#### [Activity]
The word "Value" marks the lines to find; copy every such line from the data below.

#### [Data records]
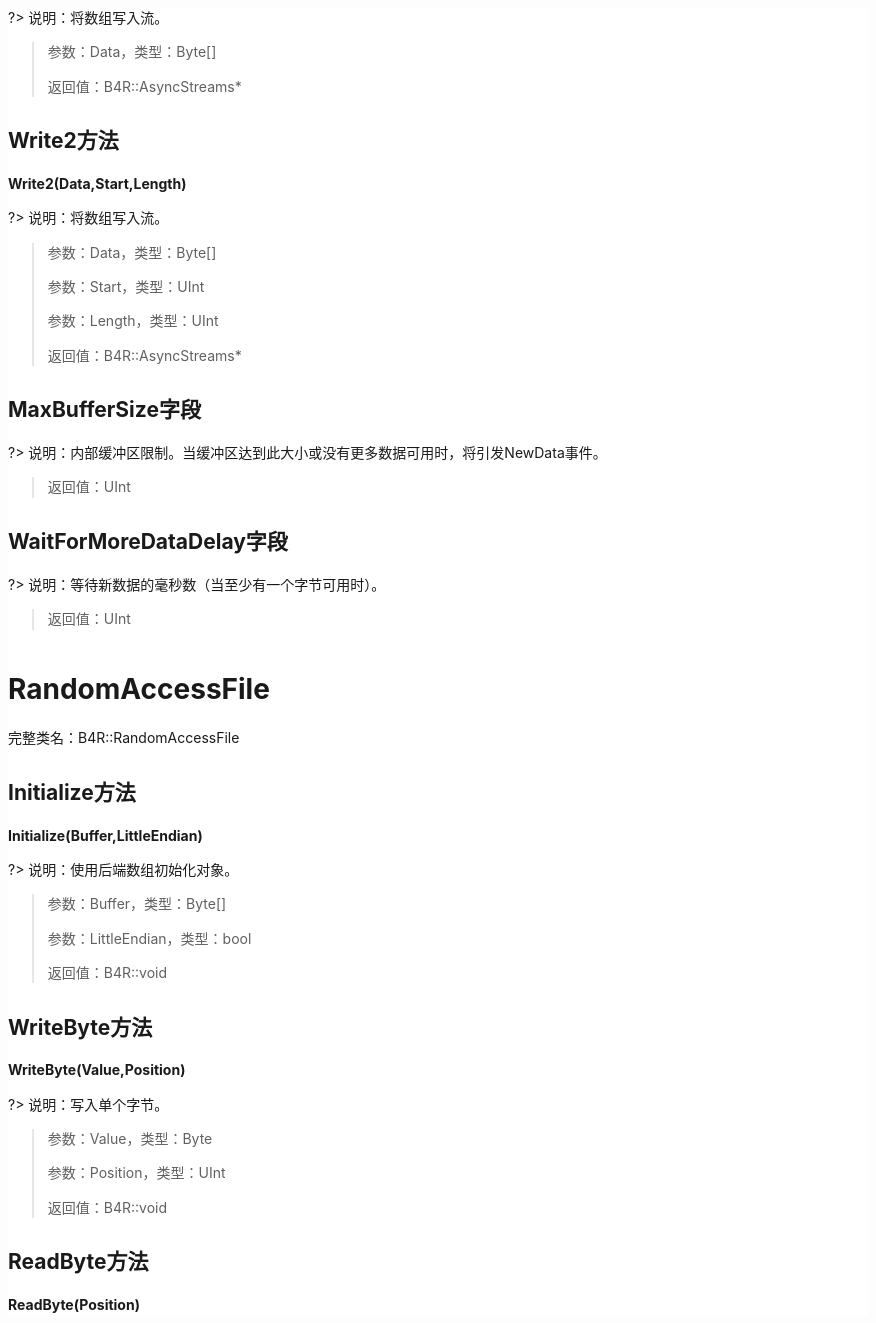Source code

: ?> 说明：将数组写入流。
>
> 参数：Data，类型：Byte[]
>
> 返回值：B4R::AsyncStreams*
## Write2方法
**Write2(Data,Start,Length)**

?> 说明：将数组写入流。
>
> 参数：Data，类型：Byte[]
>
> 参数：Start，类型：UInt
>
> 参数：Length，类型：UInt
>
> 返回值：B4R::AsyncStreams*
## MaxBufferSize字段

?> 说明：内部缓冲区限制。当缓冲区达到此大小或没有更多数据可用时，将引发NewData事件。
>
> 返回值：UInt
## WaitForMoreDataDelay字段

?> 说明：等待新数据的毫秒数（当至少有一个字节可用时）。
>
> 返回值：UInt

# RandomAccessFile
完整类名：B4R::RandomAccessFile
## Initialize方法
**Initialize(Buffer,LittleEndian)**

?> 说明：使用后端数组初始化对象。
>
> 参数：Buffer，类型：Byte[]
>
> 参数：LittleEndian，类型：bool
>
> 返回值：B4R::void
## WriteByte方法
**WriteByte(Value,Position)**

?> 说明：写入单个字节。
>
> 参数：Value，类型：Byte
>
> 参数：Position，类型：UInt
>
> 返回值：B4R::void
## ReadByte方法
**ReadByte(Position)**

#### [Result]
**WriteByte(Value,Position)**
> 参数：Value，类型：Byte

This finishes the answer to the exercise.